Much of drug discovery relies on the "similarity principle" whereby most known drugs are inspired by natural products and chemical libraries are created by combining or modifying privileged chemotypes (chemically distinct entities with differences in composition of secondary metabolites). Biological similarities offer an alternative means of functionally characterizing small molecules, with potentially more important clinical implications than merely searching for chemotypes. However, there is no system in place to easily compare biological profiles of small molecules.
The authors from the Institute for Research in Biomedicine Barcelona unveiled a new resource called Chemical Checker (CC) that expands the similarity principle for drug discovery pipelines from in vitro assays to clinical observations by compiling bioactivity data within a unified analytical framework. To facilitate data access, the researchers built a web-based resource that allows users to run similarity searches for a compound.
Characterizing molecules with increasing complexity
Small molecule drugs are often classified by chemistry, targets, networks, cells, and clinics, according to the researchers. They determined that at the highest level, drugs are often organic molecules (chemistry) that interact with one or several protein receptors (targets), triggering perturbations of biological pathways (networks) and eliciting phenotypic outcomes that can be measured in, for example, cell-based assays (cells) before delivery to patients (clinics).
The researchers believe that the characterization categories they selected for CC are a good representation of what is known about small molecules in the public domain.
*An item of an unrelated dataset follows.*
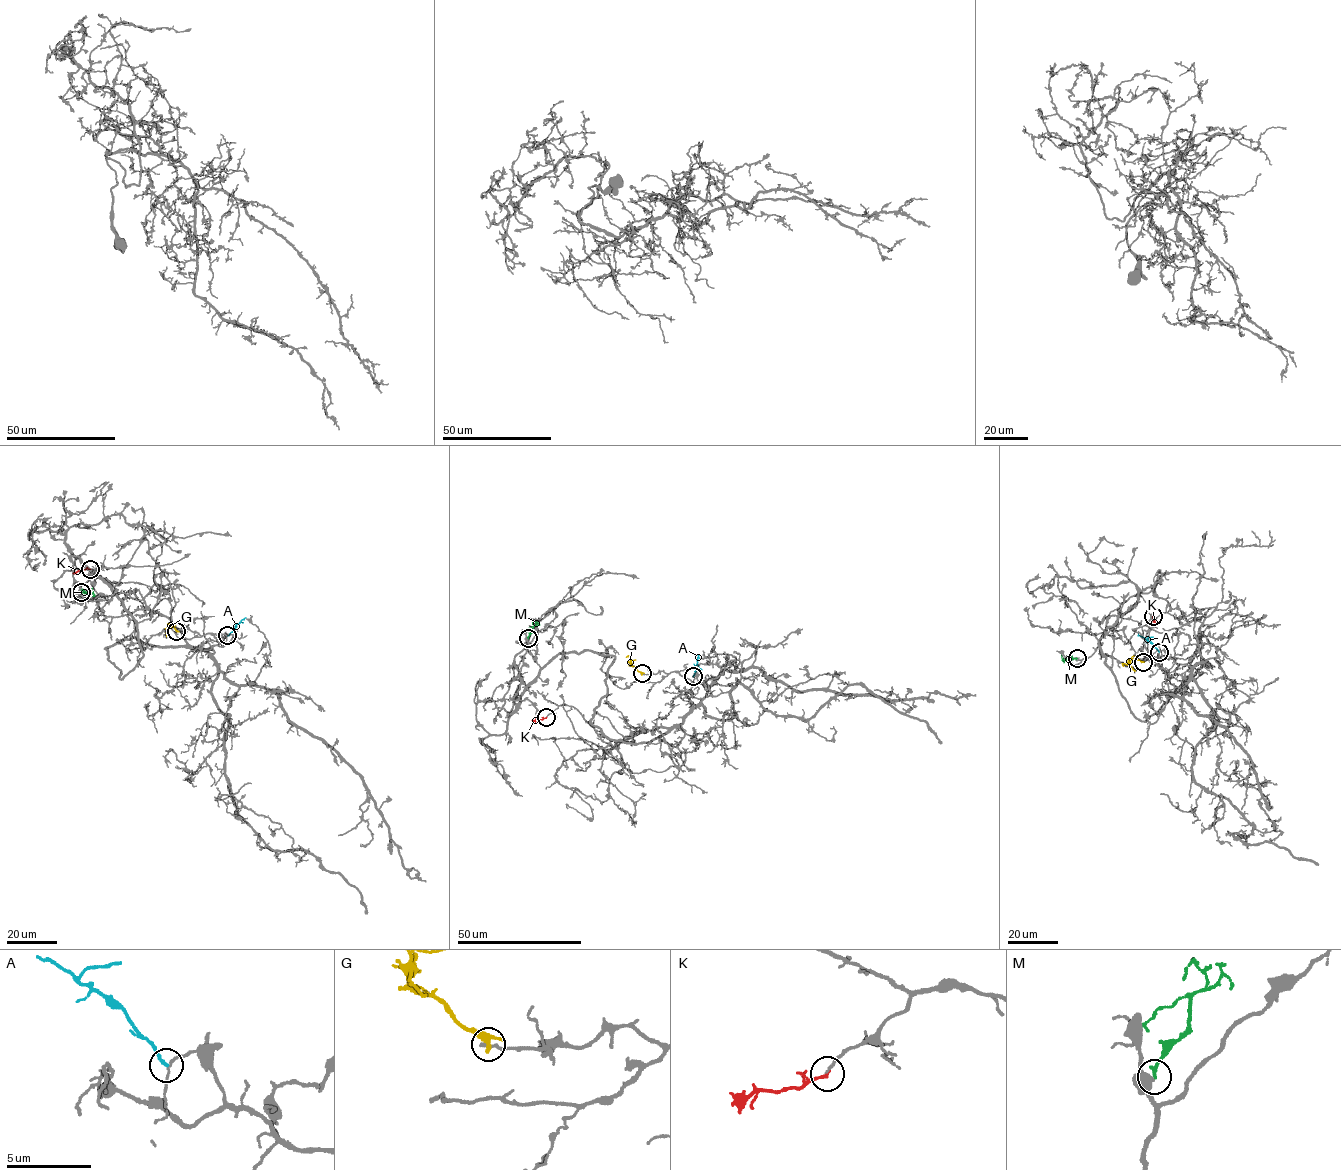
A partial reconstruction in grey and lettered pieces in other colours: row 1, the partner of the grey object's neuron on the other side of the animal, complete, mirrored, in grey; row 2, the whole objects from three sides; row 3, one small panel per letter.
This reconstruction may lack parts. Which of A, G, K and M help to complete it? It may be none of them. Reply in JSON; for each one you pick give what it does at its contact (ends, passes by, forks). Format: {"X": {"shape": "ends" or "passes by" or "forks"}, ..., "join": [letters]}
{"K": {"shape": "ends"}, "join": ["K"]}

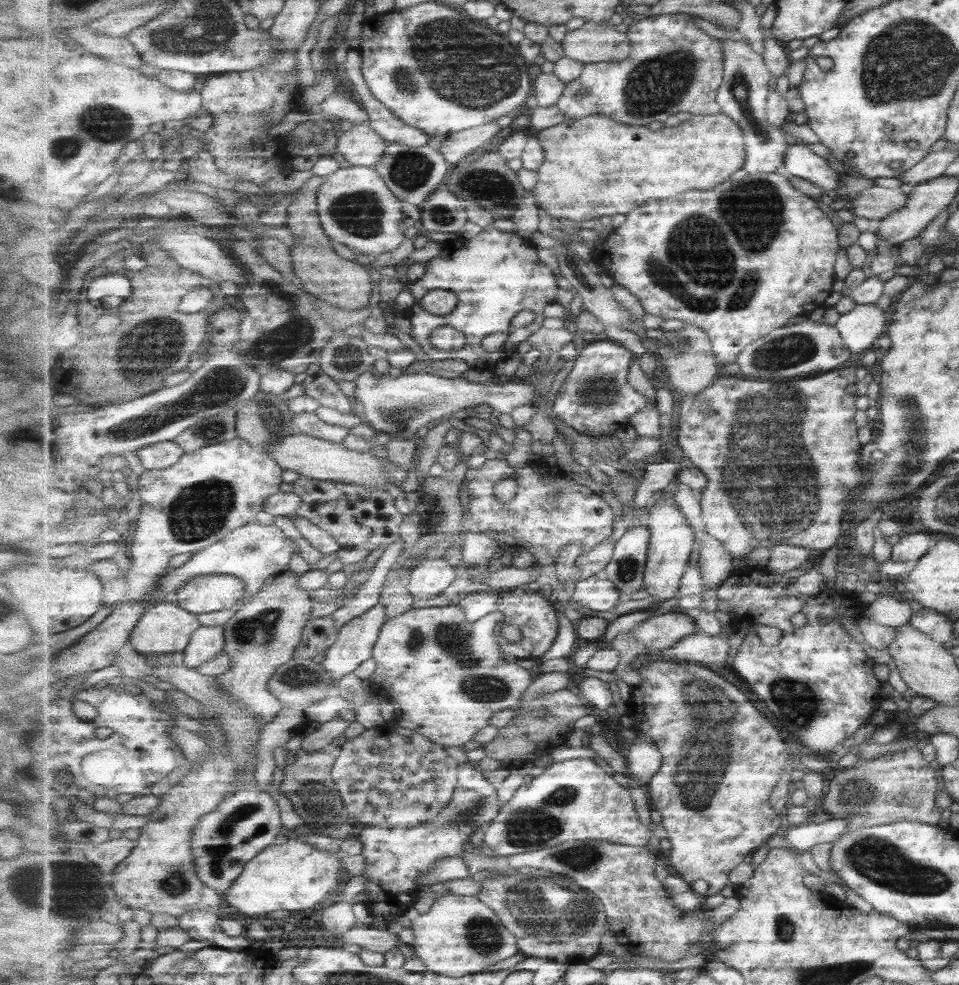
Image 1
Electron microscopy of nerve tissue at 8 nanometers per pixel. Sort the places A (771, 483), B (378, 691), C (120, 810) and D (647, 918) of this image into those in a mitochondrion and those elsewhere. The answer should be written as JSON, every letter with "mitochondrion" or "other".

Strict data collection standards allowed for the harmonization of chemical entries and filtered bioactivities. By visualizing signatures of molecules within the CC database (which contains and catalogs information for nearly 800,000 bioactive compounds) they found that compounds with similar signatures tended to share the mechanism of action and therapeutic area.
"With the Chemical Checker, we are pushing the similarity principle beyond chemical properties, reaching various ambits of biology and enabling the right level of experimental detail at each step of the drug discovery pipeline," explained author Miquel Duran, PhD, of IRB Barcelona, in a statement.
Putting the system to the test
The researchers demonstrated the power of CC in the case of Alzheimer's disease, by reverting gene alterations in vitro using approved and experimental drugs identified by the system. Specifically, three drugs (noscapine, palbociclib, and AG-494) reverted hallmark Alzheimer's disease gene signatures that the researchers generated in engineered cell models and reduced beta-amyloid production in vitro.
Moreover, the researchers used CC to identify compounds that might mimic known biologics such as antibodies and recombinant proteins. They identified 23 compounds that might mimic daclizumab, a monoclonal antibody targeting the alpha subunit of IL2R (used to prevent transplant rejection). One of those compounds (#22) acted in the same signaling pathway as daclizumab, while three other compounds were effective but instead blocked a complementary pathway. Using this same process, the researchers identified other unknown compounds that mimic other monoclonal antibodies including ustekinumab and cetuximab.
Collaboration with Amazon for COVID-19
The team is working with Amazon to make the database available in an open-access platform so that researchers around the world will have access to the expanded portfolio of molecules with the potential to fight COVID-19. Amazon will lend its expertise in text mining, machine learning, and natural language understanding to automatically analyze scientific articles and incorporate them into the CC. IRB Barcelona has made the COVID platform freely available.